Market Context and Valuation Analysis
The stock transaction activity is viewed against a backdrop of significant market movement for Duolingo. The company's shares have experienced a notable decline of 78% over the past year, with the current trading price reported at $114.15.
Despite this downturn, certain analyses suggest that the stock may currently be undervalued. According to an InvestingPro analysis referenced in the report, Duolingo maintains strong fundamental metrics. Notably, the company reports a gross profit margin of 72.67%. This valuation insight is available on the platform, alongside detailed research and proprietary Pro Research Reports covering Duolingo and over 1,400 other US equities.
Recent Corporate Performance Indicators
In separate company news, Duolingo Inc. recently released its first-quarter earnings for 2026. These results reportedly exceeded what was anticipated by Wall Street analysts. The company posted an earnings per share (EPS) of $0.89, which surpassed the forecast of $0.76. Furthermore, the company's revenue also outperformed projections, reaching $292 million compared to the expected $288.98 million.
Earlier reporting indicated that Duolingo had announced first-quarter revenue of $283 million. This figure was noted as exceeding its guidance midpoint of $275 million, while EBITDA reached $83 million, surpassing the guided amount of $77 million.

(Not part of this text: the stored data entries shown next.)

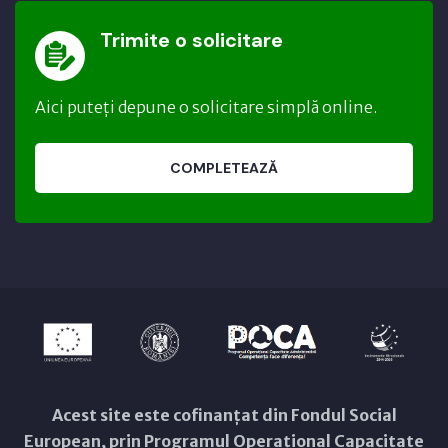
Trimite o solicitare
Aici puteți depune o solicitare simplă online.
COMPLETEAZĂ
Acest site este cofinanțat din Fondul Social
European, prin Programul Operațional Capacitate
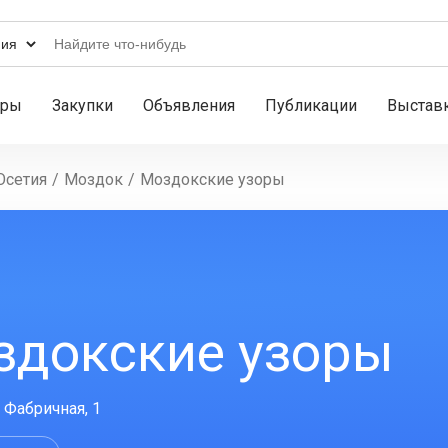
ары
Закупки
Объявления
Публикации
Выстав
Осетия
/
Моздок
/
Моздокские узоры
здокские узоры
 Фабричная, 1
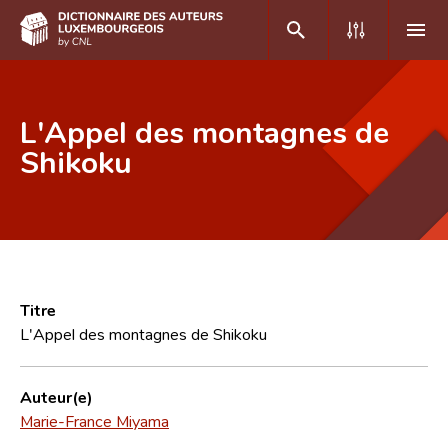
DE
FR
L'Appel des montagnes de
Shikoku
Accueil
Auteur(e)s A-Z
Recherche avancée
Foire aux questions
Titre
L'Appel des montagnes de Shikoku
CNL
Équipe scientifique
Auteur(e)
Marie-France Miyama
Contact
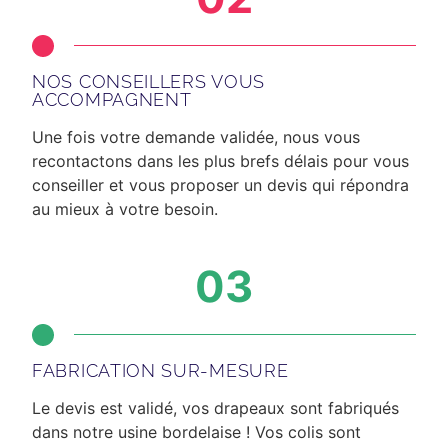
NOS CONSEILLERS VOUS
ACCOMPAGNENT
Une fois votre demande validée, nous vous
recontactons dans les plus brefs délais
pour vous
conseiller et vous proposer un devis qui répondra
au mieux à votre besoin.
03
FABRICATION SUR-MESURE
Le devis est validé, vos drapeaux sont fabriqués
dans notre usine bordelaise ! Vos colis sont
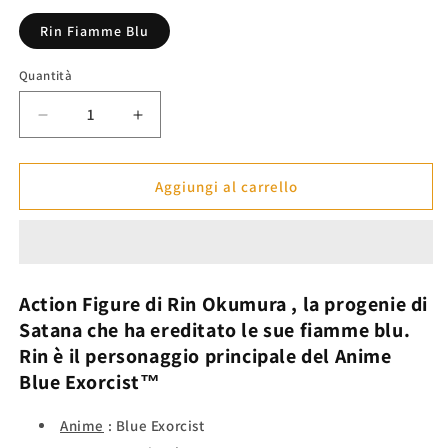
listino
Rin Fiamme Blu
Quantità
Diminuisci
Aumenta
quantità
quantità
per
per
Action
Action
Aggiungi al carrello
Figure
Figure
Rin
Rin
&quot;Fiamme
&quot;Fiamme
Blu&quot;
Blu&quot;
-
-
Action Figure di
Rin Okumura
,
la progenie di
Blue
Blue
Satana che ha ereditato le sue fiamme blu.
Exorcist™
Exorcist™
Rin
è il personaggio principale del Anime
Blue Exorcist™
Anime
: Blue Exorcist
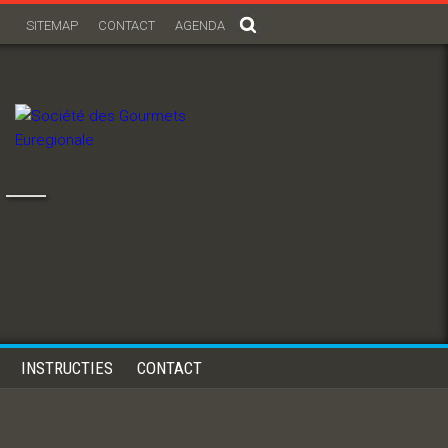
SITEMAP
CONTACT
AGENDA
 –
INSTRUCTIES
CONTACT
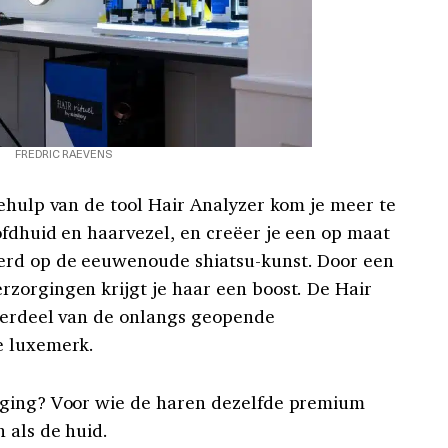
FREDRIC RAEVENS
behulp van de tool Hair Analyzer kom je meer te
ofdhuid en haarvezel, en creëer je een op maat
erd op de eeuwenoude shiatsu-kunst. Door een
zorgingen krijgt je haar een boost. De Hair
nderdeel van de onlangs geopende
e luxemerk.
rging? Voor wie de haren dezelfde premium
 als de huid.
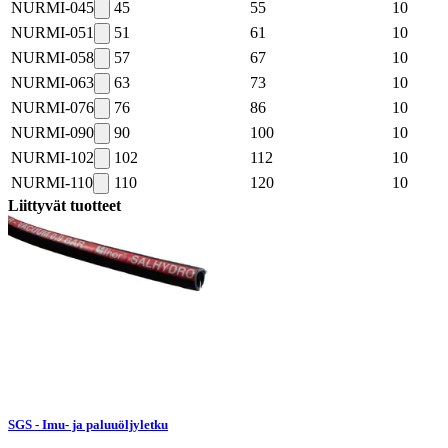
NURMI-045
45
55
10
NURMI-051
51
61
10
NURMI-058
57
67
10
NURMI-063
63
73
10
NURMI-076
76
86
10
NURMI-090
90
100
10
NURMI-102
102
112
10
NURMI-110
110
120
10
Liittyvät tuotteet
SGS - Imu- ja paluuöljyletku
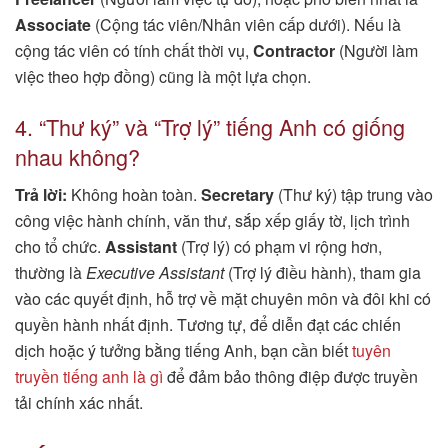
Associate
(Cộng tác viên/Nhân viên cấp dưới). Nếu là
cộng tác viên có tính chất thời vụ,
Contractor
(Người làm
việc theo hợp đồng) cũng là một lựa chọn.
4. “Thư ký” và “Trợ lý” tiếng Anh có giống
nhau không?
Trả lời:
Không hoàn toàn.
Secretary
(Thư ký) tập trung vào
công việc hành chính, văn thư, sắp xếp giấy tờ, lịch trình
cho tổ chức.
Assistant
(Trợ lý) có phạm vi rộng hơn,
thường là
Executive Assistant
(Trợ lý điều hành), tham gia
vào các quyết định, hỗ trợ về mặt chuyên môn và đôi khi có
quyền hành nhất định. Tương tự, để diễn đạt các chiến
dịch hoặc ý tưởng bằng tiếng Anh, bạn cần biết
tuyên
truyền tiếng anh là gì
để đảm bảo thông điệp được truyền
tải chính xác nhất.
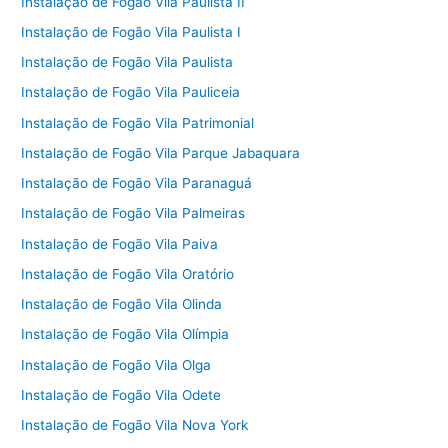
Instalação de Fogão Vila Paulista II
Instalação de Fogão Vila Paulista I
Instalação de Fogão Vila Paulista
Instalação de Fogão Vila Pauliceia
Instalação de Fogão Vila Patrimonial
Instalação de Fogão Vila Parque Jabaquara
Instalação de Fogão Vila Paranaguá
Instalação de Fogão Vila Palmeiras
Instalação de Fogão Vila Paiva
Instalação de Fogão Vila Oratório
Instalação de Fogão Vila Olinda
Instalação de Fogão Vila Olímpia
Instalação de Fogão Vila Olga
Instalação de Fogão Vila Odete
Instalação de Fogão Vila Nova York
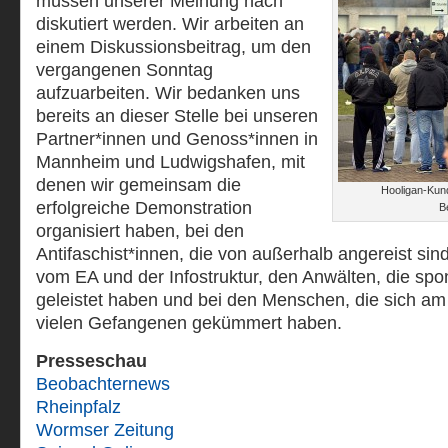
müssen unserer Meinung nach
diskutiert werden. Wir arbeiten an
einem Diskussionsbeitrag, um den
vergangenen Sonntag
aufzuarbeiten. Wir bedanken uns
bereits an dieser Stelle bei unseren
Partner*innen und Genoss*innen in
Mannheim und Ludwigshafen, mit
denen wir gemeinsam die
Hooligan-Kun
erfolgreiche Demonstration
B
organisiert haben, bei den
Antifaschist*innen, die von außerhalb angereist si
vom EA und der Infostruktur, den Anwälten, die spo
geleistet haben und bei den Menschen, die sich a
vielen Gefangenen gekümmert haben.
Presseschau
Beobachternews
Rheinpfalz
Wormser Zeitung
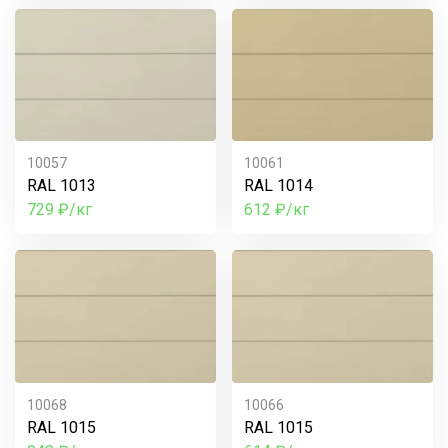
10057
10061
RAL 1013
RAL 1014
729 ₽/кг
612 ₽/кг
10068
10066
RAL 1015
RAL 1015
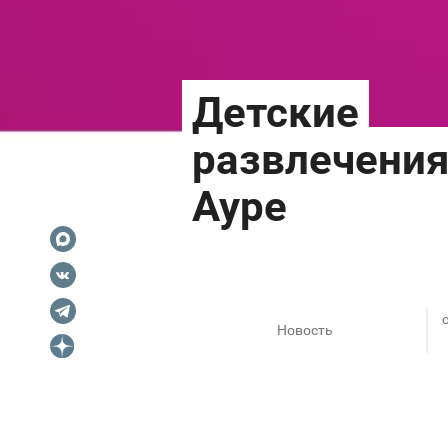
Новость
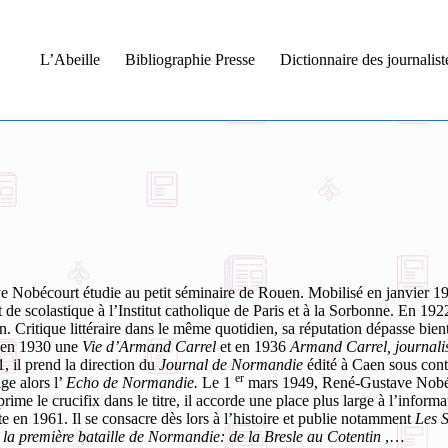
L’Abeille
Bibliographie Presse
Dictionnaire des journalis
e Nobécourt étudie au petit séminaire de Rouen. Mobilisé en janvier 19
 de scolastique à l’Institut catholique de Paris et à la Sorbonne.
En 1922,
n. Critique littéraire dans le même quotidien, sa réputation dépasse bie
en 1930 une
Vie d’Armand Carrel
et en 1936
Armand Carrel, journalis
, il prend la direction du
Journal de Normandie
édité à Caen sous contr
er
ge alors l’
Echo de Normandie.
Le 1
mars 1949, René-Gustave Nobéco
prime le crucifix dans le titre, il accorde une place plus large à l’infor
te
en 1961.
Il se consacre dès lors à l’histoire et publie notamment
Les 
 la première bataille de Normandie: de la Bresle au Cotentin
,…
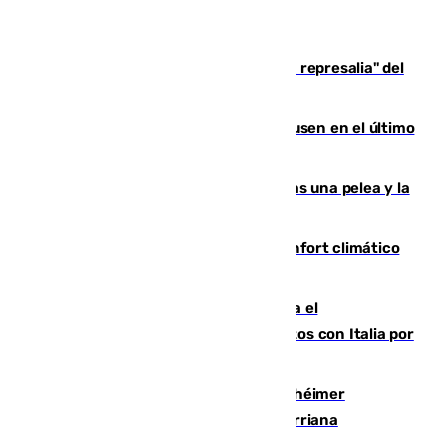
Italia responde ante las "medidas de represalia" del
Gobierno de Sánchez
El Sevilla se desinfla ante el Leverkusen en el último
ensayo (1-2)
Tensión en la prisión de Alhaurín tras una pelea y la
incautación de un punzón
Málaga contabiliza 148 zonas de confort climático
para enfrentar las altas temperaturas
Marlaska notifica a la Unión Europea el
restablecimiento de controles fronterizos con Italia por
vía aérea y marítima
Hallan sin vida al granadino con Alzhéimer
desaparecido hace una semana en Churriana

Varied Analyst Reactions and Price Target Adjustments
The recent corporate developments have prompted varied responses from financial analysts, leading to adjustments in price targets. Specifically, BofA Securities raised its target for the stock to $103 from a previous level of $100, while maintaining a Neutral rating. Similarly, DA Davidson increased its target to $90 from $85, also keeping a neutral stance on the company.
In contrast, Evercore ISI issued a reduction in its price target, lowering it to $97 from $114. This adjustment was attributed by the firm to what they characterized as a soft second-quarter bookings outlook for the company. These differing analyses highlight varied perceptions of Duolingo’s near-term trajectory and future operational performance.